WORK REQUEST: Pictures excluded, copy word for word the lines from the one holding "problemen verhelpen in Avonturenbaai!" through the last line below.

RECORDS SUPPLIED:
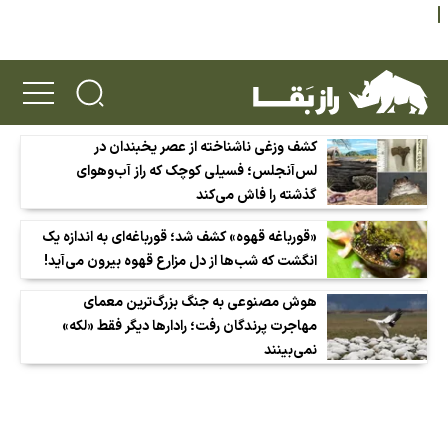
کشف وزغی ناشناخته از عصر یخبندان در
لس‌آنجلس؛ فسیلی کوچک که راز آب‌وهوای
گذشته را فاش می‌کند
«قورباغه قهوه» کشف شد؛ قورباغه‌ای به اندازه یک
انگشت که شب‌ها از دل مزارع قهوه بیرون می‌آید!
هوش مصنوعی به جنگ بزرگ‌ترین معمای
مهاجرت پرندگان رفت؛ رادارها دیگر فقط «لکه»
نمی‌بینند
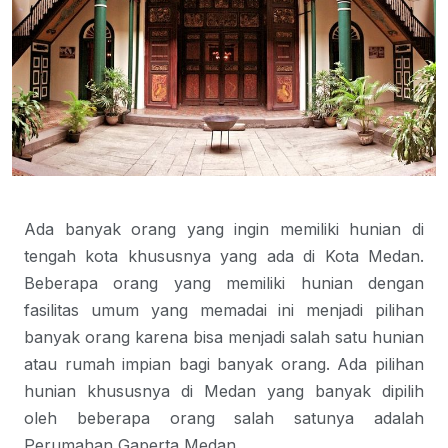
Ada banyak orang yang ingin memiliki hunian di
tengah kota khususnya yang ada di Kota Medan.
Beberapa orang yang memiliki hunian dengan
fasilitas umum yang memadai ini menjadi pilihan
banyak orang karena bisa menjadi salah satu hunian
atau rumah impian bagi banyak orang. Ada pilihan
hunian khususnya di Medan yang banyak dipilih
oleh beberapa orang salah satunya adalah
Perumahan Gaperta Medan
.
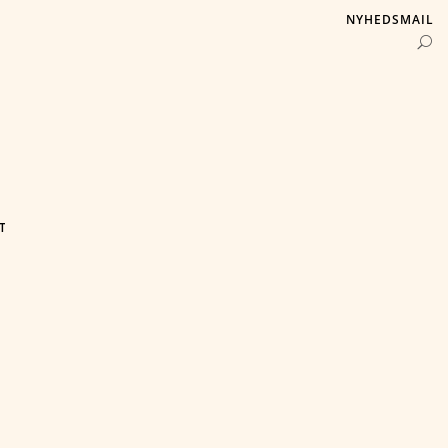
NYHEDSMAIL
T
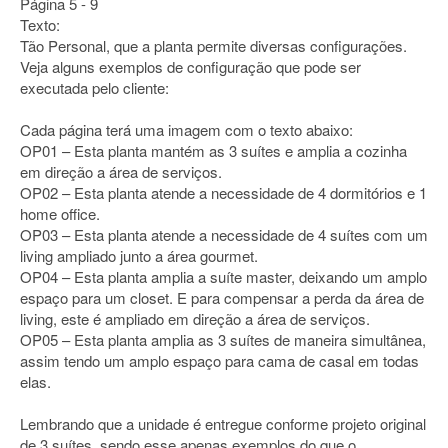
Página 5 - 9
Texto:
Tão Personal, que a planta permite diversas configurações.
Veja alguns exemplos de configuração que pode ser
executada pelo cliente:
Cada página terá uma imagem com o texto abaixo:
OP01 – Esta planta mantém as 3 suítes e amplia a cozinha
em direção a área de serviços.
OP02 – Esta planta atende a necessidade de 4 dormitórios e 1
home office.
OP03 – Esta planta atende a necessidade de 4 suítes com um
living ampliado junto a área gourmet.
OP04 – Esta planta amplia a suíte master, deixando um amplo
espaço para um closet. E para compensar a perda da área de
living, este é ampliado em direção a área de serviços.
OP05 – Esta planta amplia as 3 suítes de maneira simultânea,
assim tendo um amplo espaço para cama de casal em todas
elas.
Lembrando que a unidade é entregue conforme projeto original
de 3 suítes, sendo esse apenas exemplos do que o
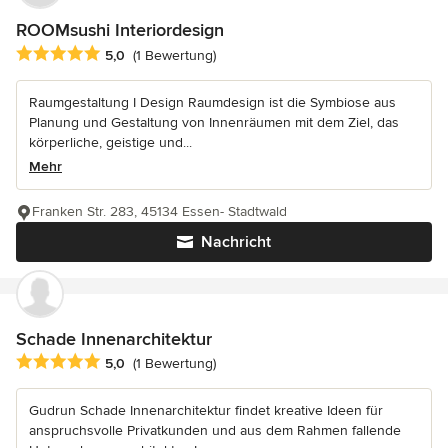
ROOMsushi Interiordesign
Durchschnittliche Bewertung: 5 von 5 Sternen
5,0
(1 Bewertung)
Raumgestaltung I Design Raumdesign ist die Symbiose aus
Planung und Gestaltung von Innenräumen mit dem Ziel, das
körperliche, geistige und...
Mehr
Franken Str. 283, 45134 Essen- Stadtwald
Nachricht
Schade Innenarchitektur
Durchschnittliche Bewertung: 5 von 5 Sternen
5,0
(1 Bewertung)
Gudrun Schade Innenarchitektur findet kreative Ideen für
anspruchsvolle Privatkunden und aus dem Rahmen fallende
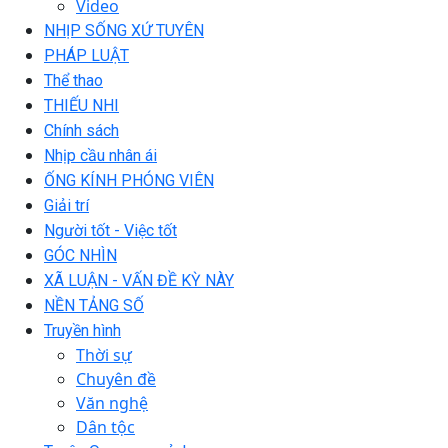
Video
NHỊP SỐNG XỨ TUYÊN
PHÁP LUẬT
Thể thao
THIẾU NHI
Chính sách
Nhịp cầu nhân ái
ỐNG KÍNH PHÓNG VIÊN
Giải trí
Người tốt - Việc tốt
GÓC NHÌN
XÃ LUẬN - VẤN ĐỀ KỲ NÀY
NỀN TẢNG SỐ
Truyền hình
Thời sự
Chuyên đề
Văn nghệ
Dân tộc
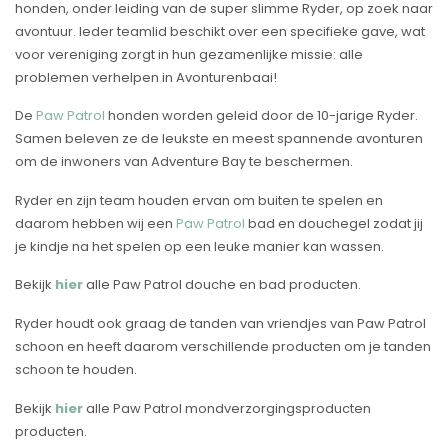
honden, onder leiding van de super slimme Ryder, op zoek naar
avontuur. Ieder teamlid beschikt over een specifieke gave, wat
voor vereniging zorgt in hun gezamenlijke missie: alle
problemen verhelpen in Avonturenbaai!
De
Paw Patrol
honden worden geleid door de 10-jarige Ryder.
Samen beleven ze de leukste en meest spannende avonturen
om de inwoners van Adventure Bay te beschermen.
Ryder en zijn team houden ervan om buiten te spelen en
daarom hebben wij een
Paw Patrol
bad en douchegel zodat jij
je kindje na het spelen op een leuke manier kan wassen.
Bekijk
hier
alle Paw Patrol douche en bad producten.
Ryder houdt ook graag de tanden van vriendjes van Paw Patrol
schoon en heeft daarom verschillende producten om je tanden
schoon te houden.
Bekijk
hier
alle Paw Patrol mondverzorgingsproducten
producten.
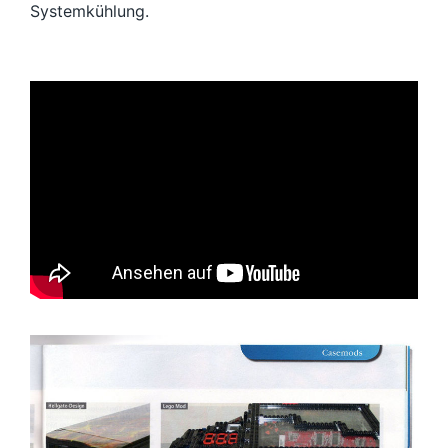
Systemkühlung.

EXPECTED ANSWER:
problemen verhelpen in Avonturenbaai!
De
Paw Patrol
honden worden geleid door de 10-jarige Ryder.
Samen beleven ze de leukste en meest spannende avonturen
om de inwoners van Adventure Bay te beschermen.
Ryder en zijn team houden ervan om buiten te spelen en
daarom hebben wij een
Paw Patrol
bad en douchegel zodat jij
je kindje na het spelen op een leuke manier kan wassen.
Bekijk
hier
alle Paw Patrol douche en bad producten.
Ryder houdt ook graag de tanden van vriendjes van Paw Patrol
schoon en heeft daarom verschillende producten om je tanden
schoon te houden.
Bekijk
hier
alle Paw Patrol mondverzorgingsproducten
producten.
Systemkühlung.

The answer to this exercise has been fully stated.